Co-founder Karen Mattison said: “The dramatic increase in job shares offers us a glimpse into how jobs will be designed in the future. All it takes is an open-minded employer who is prepared to try something new in a bid to hire or keep the best people, and an innovative solution is born.
“I am delighted that the conversation is moving away from why people need to work flexibly, to how businesses and individuals are making it work.”
Timewise has drawn up a list of organisations where senior staff work part-time or as a job share, including the Guardian, the Green party, Lloyds Banking Group and the Ministry of Defence.
The list of 50 men and women in senior roles on less than five days a week was launched in 2012 to provide role models of flexible working and to debunk the myth that employees can only progress to the top of an organisation by working full-time. This year it includes nine job shares, compared with none in 2012.
Timewise said the judging panel of senior executives received an unprecedented number of job shares among the nominations this year.
The list’s nine job shares compare with just two when it was last published in 2015. They include the joint leaders of the Green party, Caroline Lucas and Jonathan Bartley – who each work part of the day in the role to balance the job with other commitments such as Lucas’s work as a constituency MP.
The other job shares on this year’s power list were at the charity Age UK, at the Home Office, Croydon council, the Department for Work and Pensions, the Ministry of Defence and the Scottish government.
Mattison said that while public sector employers dominated the senior job shares list for now, she hoped more private sector firms would follow their lead.
She said: “It’s only with more role models such as these with increased visibility, that will encourage more employers – across both public and private sector – to change how they design roles, to ensure they attract and keep the best people.”
Case study
When they meet contacts in Westminster, Angela Kitching and Hannah Pearce hand out double-sided business cards. They also have a joint email sign-off to make clear they share the high-profile role of head of external affairs for the charity Age UK. They work three days each, crossing over on a Wednesday.
The two women came up with the plan for a job share while both on maternity leave. They had already worked together for more than four years and were close friends. Kitching put together a business case for the arrangement and together they pitched it to their employer. Since setting up the job share in 2012 they have been promoted twice.
Given the charity’s work involves people with caring responsibilities, it has long fostered flexible working and to some extent their job share proposal was “playing into an open goal”, said Kitching. But still, she was keen to emphasise there was a business case from Age UK’s side.

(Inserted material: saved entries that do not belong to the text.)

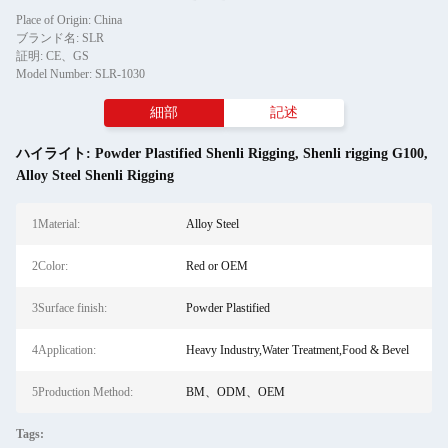
Place of Origin: China
ブランド名: SLR
証明: CE、GS
Model Number: SLR-1030
細部
記述
ハイライト:
Powder Plastified Shenli Rigging
,
Shenli rigging G100
,
Alloy Steel Shenli Rigging
1Material:
Alloy Steel
2Color:
Red or OEM
3Surface finish:
Powder Plastified
4Application:
Heavy Industry,Water Treatment,Food & Bevel
5Production Method:
BM、ODM、OEM
Tags: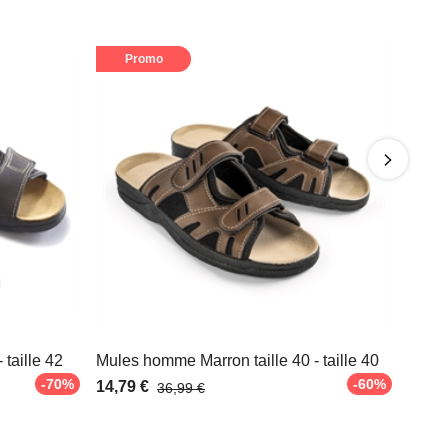
Promo
 taille 42
Mules homme Marron taille 40 - taille 40
-70%
-60%
14,79 €
36,99 €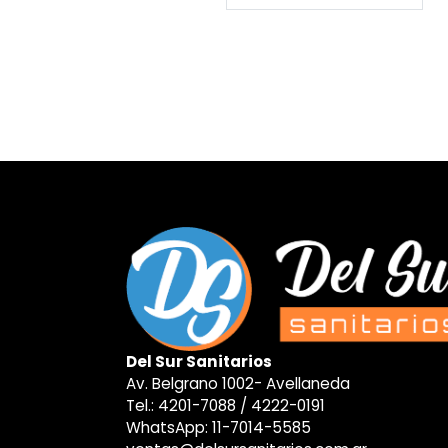
Del Sur Sanitarios
Av. Belgrano 1002- Avellaneda
Tel.:
4201-7088
/
4222-0191
WhatsApp:
11-7014-5585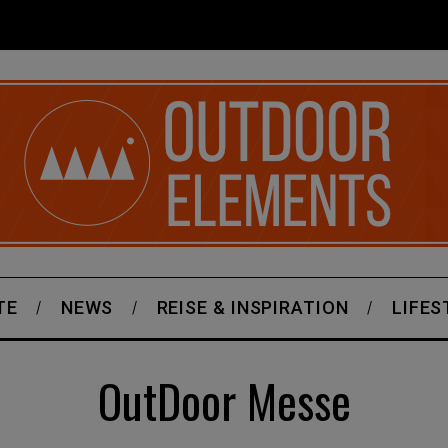
TE
NEWS
REISE & INSPIRATION
LIFES
OutDoor Messe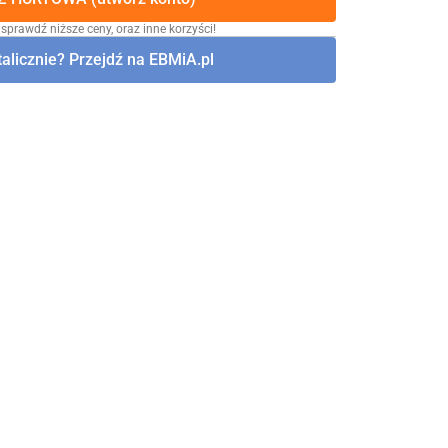
 sprawdź niższe ceny, oraz inne korzyści!
alicznie? Przejdź na EBMiA.pl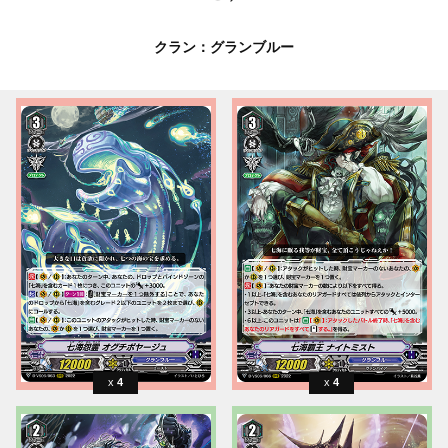
クラン：グランブルー
4
4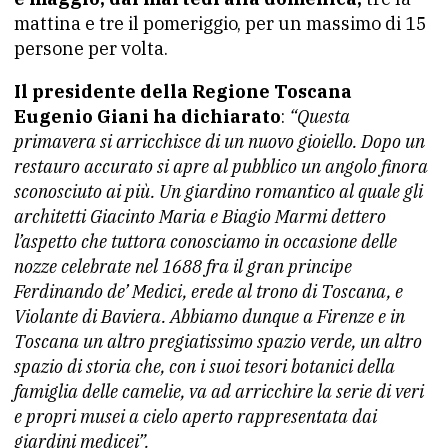
mattina e tre il pomeriggio, per un massimo di 15
persone per volta.
Il presidente della Regione Toscana
Eugenio Giani ha dichiarato
:
“Questa
primavera si arricchisce di un nuovo gioiello. Dopo un
restauro accurato si apre al pubblico un angolo finora
sconosciuto ai più. Un giardino romantico al quale gli
architetti Giacinto Maria e Biagio Marmi dettero
l’aspetto che tuttora conosciamo in occasione delle
nozze celebrate nel 1688 fra il gran principe
Ferdinando de’ Medici, erede al trono di Toscana, e
Violante di Baviera. Abbiamo dunque a Firenze e in
Toscana un altro pregiatissimo spazio verde, un altro
spazio di storia che, con i suoi tesori botanici della
famiglia delle camelie, va ad arricchire la serie di veri
e propri musei a cielo aperto rappresentata dai
giardini medicei”.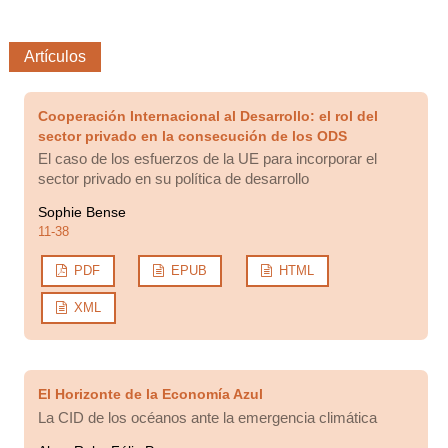
Artículos
Cooperación Internacional al Desarrollo: el rol del
sector privado en la consecución de los ODS
El caso de los esfuerzos de la UE para incorporar el
sector privado en su política de desarrollo
Sophie Bense
11-38
PDF
EPUB
HTML
XML
El Horizonte de la Economía Azul
La CID de los océanos ante la emergencia climática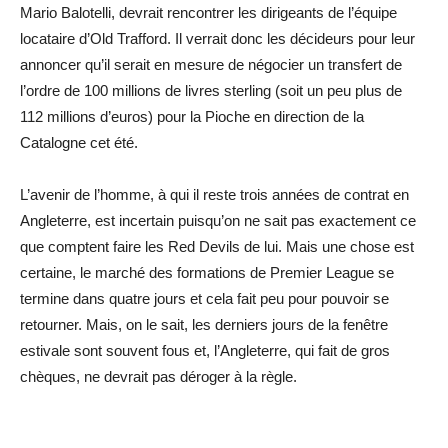
Mario Balotelli, devrait rencontrer les dirigeants de l’équipe
locataire d’Old Trafford. Il verrait donc les décideurs pour leur
annoncer qu’il serait en mesure de négocier un transfert de
l’ordre de 100 millions de livres sterling (soit un peu plus de
112 millions d’euros) pour la Pioche en direction de la
Catalogne cet été.
L’avenir de l’homme, à qui il reste trois années de contrat en
Angleterre, est incertain puisqu’on ne sait pas exactement ce
que comptent faire les Red Devils de lui. Mais une chose est
certaine, le marché des formations de Premier League se
termine dans quatre jours et cela fait peu pour pouvoir se
retourner. Mais, on le sait, les derniers jours de la fenêtre
estivale sont souvent fous et, l’Angleterre, qui fait de gros
chèques, ne devrait pas déroger à la règle.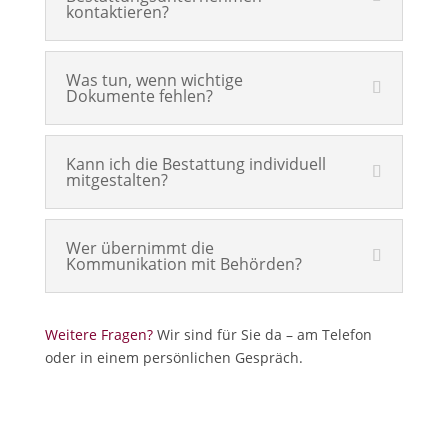
kontaktieren?
Was tun, wenn wichtige
Dokumente fehlen?
Kann ich die Bestattung individuell
mitgestalten?
Wer übernimmt die
Kommunikation mit Behörden?
Weitere Fragen?
Wir sind für Sie da – am Telefon
oder in einem persönlichen Gespräch.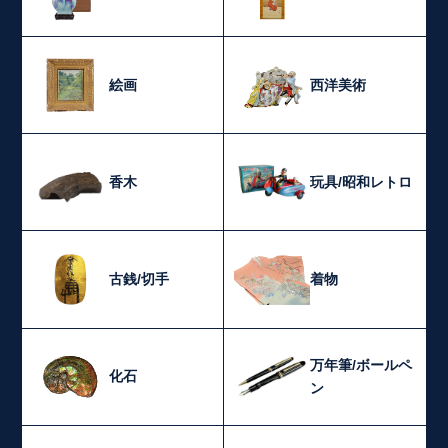
絵画
西洋美術
香木
玩具/昭和レトロ
古銭/切手
着物
万年筆/ボールペ
化石
ン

“They were retaining our skills and it’s quite a full-on job and requires availability for Westminster-style hours,” says Kitching.
The job share has also gone down well with people outside the organisation, even if it means they might meet one half of the partnership one day and the other half another.
“I thought that it would be a problem but actually either they can’t tell the difference or they don’t care. What they want is Age UK,” says Kitching.
Pearce says the job share was a way for them to stay with the charity in roles they both care deeply about. “We have worked for the organisation for 18 years between us. We are very committed to it … We are both so interested in the job.”
She has a five-year-old son while Kitching has a four-year-old daughter and a two-year-old son with complex disabilities who requires three or four medical appointments a week. Kitching’s husband works part-time and between them the couple work approximately the hours of a full-time job. “It’s a constant shock to NHS staff we meet that we both work,” says Kitching. “The job share is about trying to build a career that allows me to be wholly available when I am at home and wholly available when at work.”
Pearce’s advice to anyone interested in a job share is to bring it up with their employer. “If you don’t ask, you don’t get,” she says.